It was just a decade ago that gasoline prices in the U.S. crossed the incomprehensible $4 per gallon mark. If you were driving back then, you know those were scary times. Many people became quite worried that this was the beginning of an inflationary period that could see gas go to $10 per gallon or more. Like we said, scary times.
And automotive and truck consumption changed quickly. Overnight, the “conventional wisdom” of citizens being more or less unconcerned about petroleum costs shifted to a new mindset; It was time to ditch our gas-thirsty trucks and SUVs and move to electric and hybrid cars. And as soon as possible.

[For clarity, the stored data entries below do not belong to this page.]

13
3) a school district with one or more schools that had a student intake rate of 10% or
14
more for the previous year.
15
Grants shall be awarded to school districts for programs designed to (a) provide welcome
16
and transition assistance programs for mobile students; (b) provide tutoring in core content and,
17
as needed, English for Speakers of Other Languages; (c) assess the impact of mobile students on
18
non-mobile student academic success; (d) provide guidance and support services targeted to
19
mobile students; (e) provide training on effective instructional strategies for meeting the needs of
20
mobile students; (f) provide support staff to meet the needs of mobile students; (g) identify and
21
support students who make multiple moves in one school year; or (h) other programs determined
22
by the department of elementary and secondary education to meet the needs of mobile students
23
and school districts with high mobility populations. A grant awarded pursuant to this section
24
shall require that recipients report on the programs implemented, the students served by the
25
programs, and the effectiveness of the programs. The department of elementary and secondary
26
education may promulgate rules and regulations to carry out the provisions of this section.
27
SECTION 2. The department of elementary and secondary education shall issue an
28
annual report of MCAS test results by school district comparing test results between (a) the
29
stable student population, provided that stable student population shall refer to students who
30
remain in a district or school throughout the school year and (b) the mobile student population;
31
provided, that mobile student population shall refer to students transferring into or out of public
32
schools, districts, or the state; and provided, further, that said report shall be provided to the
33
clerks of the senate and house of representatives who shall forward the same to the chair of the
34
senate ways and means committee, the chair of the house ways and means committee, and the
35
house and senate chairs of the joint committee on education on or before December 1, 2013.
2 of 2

Well, 10 years later, it appears that this conventional wisdom was wrong. The price of gasoline didn’t go much higher and today, well, gas is cheap. The best news is that according to many petroleum experts, its likely to stay that way for quite a while. Here’s the story.
The End of Pessimism
Back in the early 2000s, peak oil theorists, environmentalists, pessimistic economists, and others were convinced that oil was running out, scarcity was coming and the battle for world resources was about to begin. No one was predicting that gas prices, adjusted for inflation, could possibly ever decline to near historic lows. And yet, that is what we have today. Here’s why.
Back in 1956, while working at Shell Oil’s lab in Houston, M. King Hubbert, Shell’s chief engineer, predicted that oil production in the United States would peak at some point between 1965 and 1971. And after hitting that peak, all of America’s oil production would begin and slow yet steady decline. As it turned out, most of America’s oil field did peak in 1970 and Hubbert’s scientific methods were extended out to oil production facilities across the globe. The results were sobering – all the world’s oil wells were going to hit “peak” in the early 2000s and decline after that.

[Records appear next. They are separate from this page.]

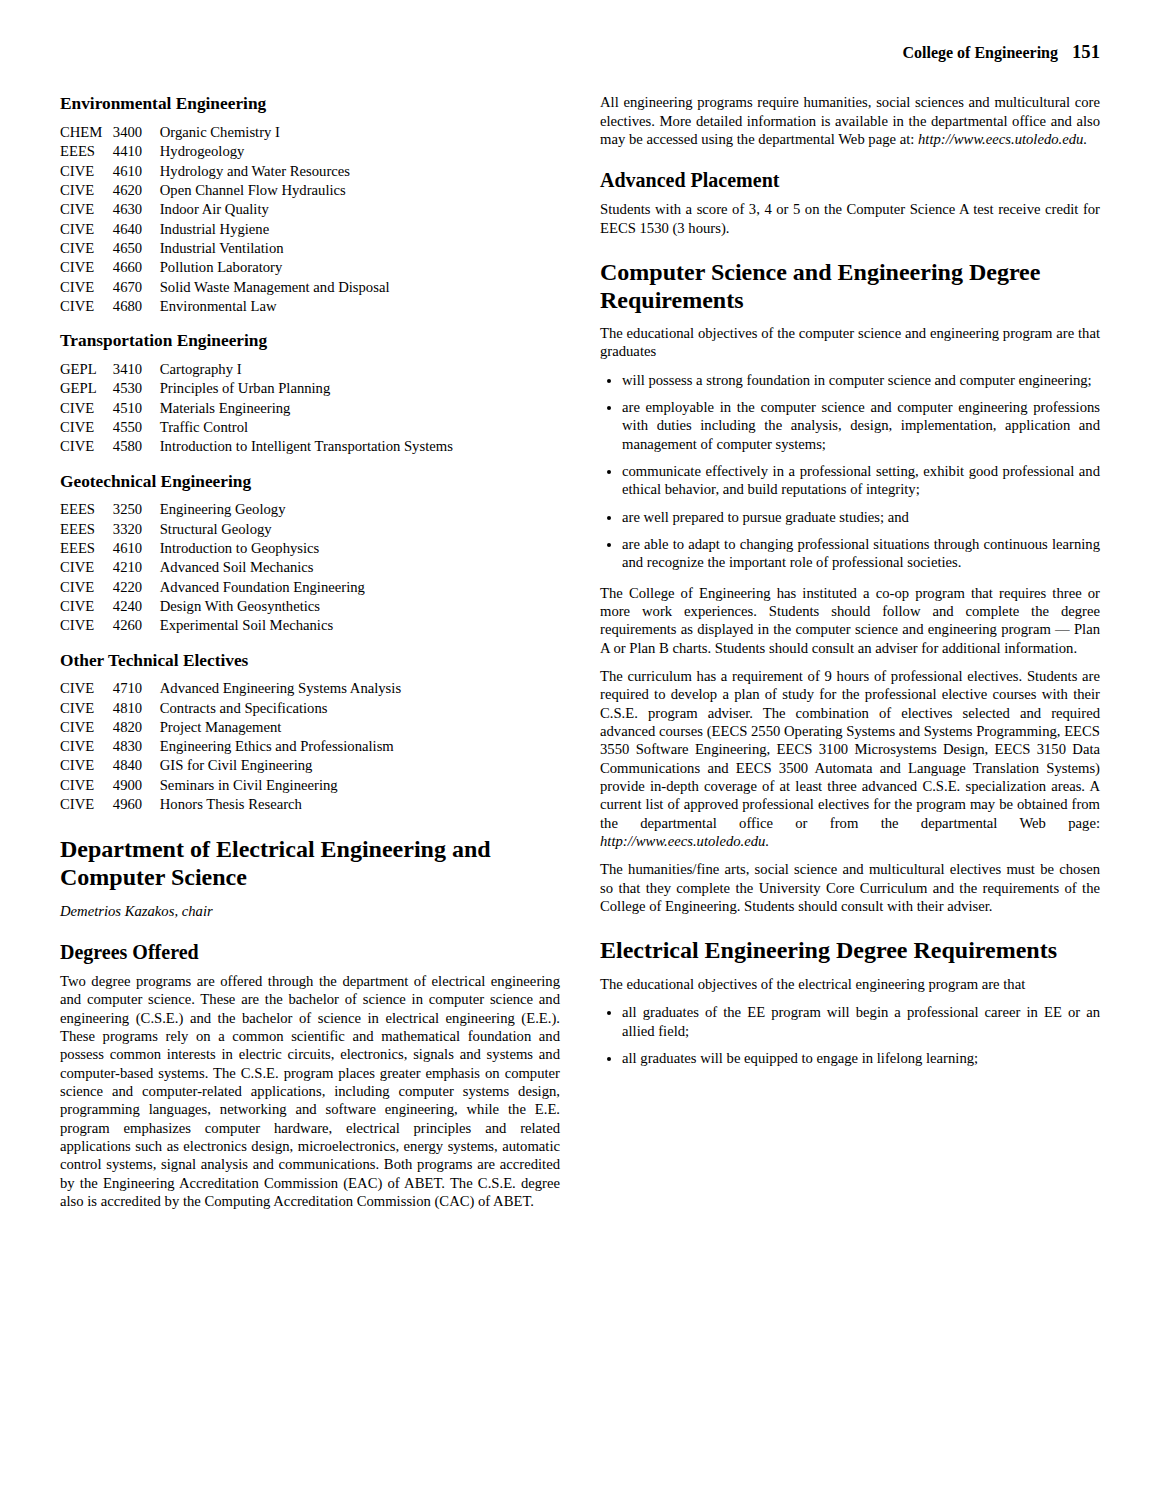College of Engineering 151
Environmental Engineering
| CHEM | 3400 | Organic Chemistry I |
| EEES | 4410 | Hydrogeology |
| CIVE | 4610 | Hydrology and Water Resources |
| CIVE | 4620 | Open Channel Flow Hydraulics |
| CIVE | 4630 | Indoor Air Quality |
| CIVE | 4640 | Industrial Hygiene |
| CIVE | 4650 | Industrial Ventilation |
| CIVE | 4660 | Pollution Laboratory |
| CIVE | 4670 | Solid Waste Management and Disposal |
| CIVE | 4680 | Environmental Law |
Transportation Engineering
| GEPL | 3410 | Cartography I |
| GEPL | 4530 | Principles of Urban Planning |
| CIVE | 4510 | Materials Engineering |
| CIVE | 4550 | Traffic Control |
| CIVE | 4580 | Introduction to Intelligent Transportation Systems |
Geotechnical Engineering
| EEES | 3250 | Engineering Geology |
| EEES | 3320 | Structural Geology |
| EEES | 4610 | Introduction to Geophysics |
| CIVE | 4210 | Advanced Soil Mechanics |
| CIVE | 4220 | Advanced Foundation Engineering |
| CIVE | 4240 | Design With Geosynthetics |
| CIVE | 4260 | Experimental Soil Mechanics |
Other Technical Electives
| CIVE | 4710 | Advanced Engineering Systems Analysis |
| CIVE | 4810 | Contracts and Specifications |
| CIVE | 4820 | Project Management |
| CIVE | 4830 | Engineering Ethics and Professionalism |
| CIVE | 4840 | GIS for Civil Engineering |
| CIVE | 4900 | Seminars in Civil Engineering |
| CIVE | 4960 | Honors Thesis Research |
Department of Electrical Engineering and Computer Science
Demetrios Kazakos, chair
Degrees Offered
Two degree programs are offered through the department of electrical engineering and computer science. These are the bachelor of science in computer science and engineering (C.S.E.) and the bachelor of science in electrical engineering (E.E.). These programs rely on a common scientific and mathematical foundation and possess common interests in electric circuits, electronics, signals and systems and computer-based systems. The C.S.E. program places greater emphasis on computer science and computer-related applications, including computer systems design, programming languages, networking and software engineering, while the E.E. program emphasizes computer hardware, electrical principles and related applications such as electronics design, microelectronics, energy systems, automatic control systems, signal analysis and communications. Both programs are accredited by the Engineering Accreditation Commission (EAC) of ABET. The C.S.E. degree also is accredited by the Computing Accreditation Commission (CAC) of ABET.
All engineering programs require humanities, social sciences and multicultural core electives. More detailed information is available in the departmental office and also may be accessed using the departmental Web page at: http://www.eecs.utoledo.edu.
Advanced Placement
Students with a score of 3, 4 or 5 on the Computer Science A test receive credit for EECS 1530 (3 hours).
Computer Science and Engineering Degree Requirements
The educational objectives of the computer science and engineering program are that graduates
will possess a strong foundation in computer science and computer engineering;
are employable in the computer science and computer engineering professions with duties including the analysis, design, implementation, application and management of computer systems;
communicate effectively in a professional setting, exhibit good professional and ethical behavior, and build reputations of integrity;
are well prepared to pursue graduate studies; and
are able to adapt to changing professional situations through continuous learning and recognize the important role of professional societies.
The College of Engineering has instituted a co-op program that requires three or more work experiences. Students should follow and complete the degree requirements as displayed in the computer science and engineering program — Plan A or Plan B charts. Students should consult an adviser for additional information.
The curriculum has a requirement of 9 hours of professional electives. Students are required to develop a plan of study for the professional elective courses with their C.S.E. program adviser. The combination of electives selected and required advanced courses (EECS 2550 Operating Systems and Systems Programming, EECS 3550 Software Engineering, EECS 3100 Microsystems Design, EECS 3150 Data Communications and EECS 3500 Automata and Language Translation Systems) provide in-depth coverage of at least three advanced C.S.E. specialization areas. A current list of approved professional electives for the program may be obtained from the departmental office or from the departmental Web page: http://www.eecs.utoledo.edu.
The humanities/fine arts, social science and multicultural electives must be chosen so that they complete the University Core Curriculum and the requirements of the College of Engineering. Students should consult with their adviser.
Electrical Engineering Degree Requirements
The educational objectives of the electrical engineering program are that
all graduates of the EE program will begin a professional career in EE or an allied field;
all graduates will be equipped to engage in lifelong learning;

But the development of advanced oil harvesting techniques, like hydraulic fracturing (fracking) and other methods resulted in a radical increase in the world’s oil production. In fact, from a low of 5 million barrels a day in 2008, oil production in the United States has steadily increased. Today, America is producing more than 9 million barrels of oil a day.

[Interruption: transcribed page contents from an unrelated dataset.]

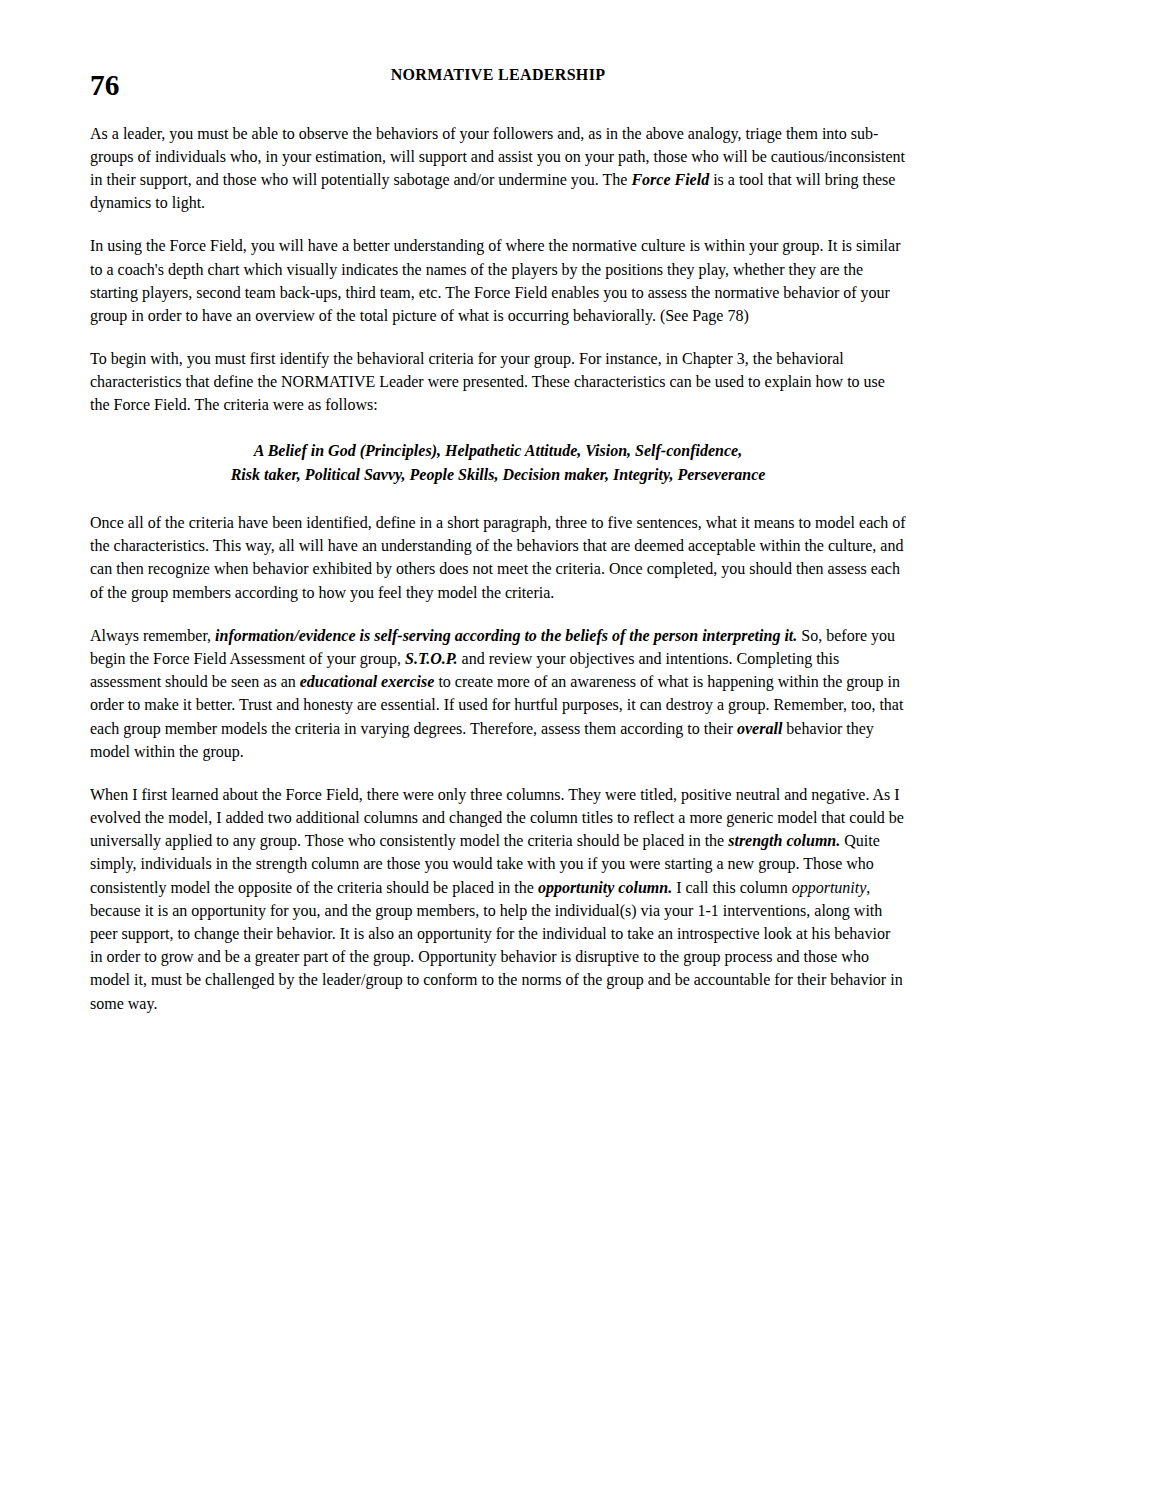76
NORMATIVE LEADERSHIP
As a leader, you must be able to observe the behaviors of your followers and, as in the above analogy, triage them into sub-groups of individuals who, in your estimation, will support and assist you on your path, those who will be cautious/inconsistent in their support, and those who will potentially sabotage and/or undermine you. The Force Field is a tool that will bring these dynamics to light.
In using the Force Field, you will have a better understanding of where the normative culture is within your group. It is similar to a coach's depth chart which visually indicates the names of the players by the positions they play, whether they are the starting players, second team back-ups, third team, etc. The Force Field enables you to assess the normative behavior of your group in order to have an overview of the total picture of what is occurring behaviorally. (See Page 78)
To begin with, you must first identify the behavioral criteria for your group. For instance, in Chapter 3, the behavioral characteristics that define the NORMATIVE Leader were presented. These characteristics can be used to explain how to use the Force Field. The criteria were as follows:
A Belief in God (Principles), Helpathetic Attitude, Vision, Self-confidence,
Risk taker, Political Savvy, People Skills, Decision maker, Integrity, Perseverance
Once all of the criteria have been identified, define in a short paragraph, three to five sentences, what it means to model each of the characteristics. This way, all will have an understanding of the behaviors that are deemed acceptable within the culture, and can then recognize when behavior exhibited by others does not meet the criteria. Once completed, you should then assess each of the group members according to how you feel they model the criteria.
Always remember, information/evidence is self-serving according to the beliefs of the person interpreting it. So, before you begin the Force Field Assessment of your group, S.T.O.P. and review your objectives and intentions. Completing this assessment should be seen as an educational exercise to create more of an awareness of what is happening within the group in order to make it better. Trust and honesty are essential. If used for hurtful purposes, it can destroy a group. Remember, too, that each group member models the criteria in varying degrees. Therefore, assess them according to their overall behavior they model within the group.
When I first learned about the Force Field, there were only three columns. They were titled, positive neutral and negative. As I evolved the model, I added two additional columns and changed the column titles to reflect a more generic model that could be universally applied to any group. Those who consistently model the criteria should be placed in the strength column. Quite simply, individuals in the strength column are those you would take with you if you were starting a new group. Those who consistently model the opposite of the criteria should be placed in the opportunity column. I call this column opportunity, because it is an opportunity for you, and the group members, to help the individual(s) via your 1-1 interventions, along with peer support, to change their behavior. It is also an opportunity for the individual to take an introspective look at his behavior in order to grow and be a greater part of the group. Opportunity behavior is disruptive to the group process and those who model it, must be challenged by the leader/group to conform to the norms of the group and be accountable for their behavior in some way.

And its going to stay that way for a while
The federal government’s Energy Information Association (EIA) expects U.S. oil production to run at the 9 million barrels a day for at least another decade. It should be noted that 9 million barrels a day is still not enough to meet the country’s consumption (we do import some oil), but it is enough to knock back oil imports to their lowest level since the 1990s. And while America is producing more oil for its own use, the rest of the world is pumping as fast as they can. They need the money. Governments in countries like Russia, Iran and Venezuela depend on oil revenues and can’t afford to not export as much as they can. And Saudi Arabia, long the lowest-cost and largest producer of crude has increased their production too. Today, the world is awash with oil.
Demand Has Slowed
And Americans are using less gasoline than they used to. In 2007, the country burned through 142 billion gallons of gasoline — just about twice what we used in 1967. But with the economic slowdown of 2008 came a drop in usage to 138 billion gallons. And by 2015, when economic activity was supposed to be increasing, that number had dropped down to 131 billion gallons. We have started to use oil more efficiently and hopefully will continue to do so.
Plus, our subject matter experts at http://www.chryslerofculpeper.net/ bring up a good point, demographic changes live are reducing demand as well. As the baby boomers age into retirement, they use less gasoline. And younger Americans are increasingly moving into cities where public transportation is more accessible and services like Uber and Zipcar make owning your own vehicle less of a necessity. Throw in slower growth in countries like China and India, and World demand for oil products has slowed down from hysterical heights.
Of course there will be price fluctuations in the future. There always are. But barring some unforeseen event — political upheaval in Saudi Arabia or widespread war in the Middle East— oil should find a relatively low, stable price point and stay near there for quite a while. Some think that this good news should not be squandered, though. At some point oil is going to become scarce and we should have realistic, alternative energy technologies ready to go.